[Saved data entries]
-----

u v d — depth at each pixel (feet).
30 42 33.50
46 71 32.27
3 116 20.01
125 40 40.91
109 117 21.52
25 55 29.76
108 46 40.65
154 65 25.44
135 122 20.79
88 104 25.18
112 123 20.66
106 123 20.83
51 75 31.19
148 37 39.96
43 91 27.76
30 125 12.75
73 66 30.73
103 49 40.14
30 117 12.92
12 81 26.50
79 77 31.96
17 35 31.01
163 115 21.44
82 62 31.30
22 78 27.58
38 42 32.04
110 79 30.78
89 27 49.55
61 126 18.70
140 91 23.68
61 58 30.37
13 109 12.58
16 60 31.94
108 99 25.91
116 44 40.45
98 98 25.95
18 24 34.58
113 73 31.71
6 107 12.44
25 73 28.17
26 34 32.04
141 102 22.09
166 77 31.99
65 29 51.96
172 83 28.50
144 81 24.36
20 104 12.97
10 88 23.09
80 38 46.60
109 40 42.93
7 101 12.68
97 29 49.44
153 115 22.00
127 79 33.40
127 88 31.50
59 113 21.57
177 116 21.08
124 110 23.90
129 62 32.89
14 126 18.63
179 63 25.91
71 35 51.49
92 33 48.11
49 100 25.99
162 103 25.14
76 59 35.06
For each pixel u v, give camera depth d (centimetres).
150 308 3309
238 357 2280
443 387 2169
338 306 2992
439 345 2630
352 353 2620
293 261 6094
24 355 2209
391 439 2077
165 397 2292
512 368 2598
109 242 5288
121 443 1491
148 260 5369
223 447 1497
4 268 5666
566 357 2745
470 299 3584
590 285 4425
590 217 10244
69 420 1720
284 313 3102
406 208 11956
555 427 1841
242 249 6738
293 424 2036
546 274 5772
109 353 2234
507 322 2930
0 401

-----

[TASK OBJECTIVE] Return only the number of lines in the preceding records that contain the string "each".

[RESPONSE AREA] 2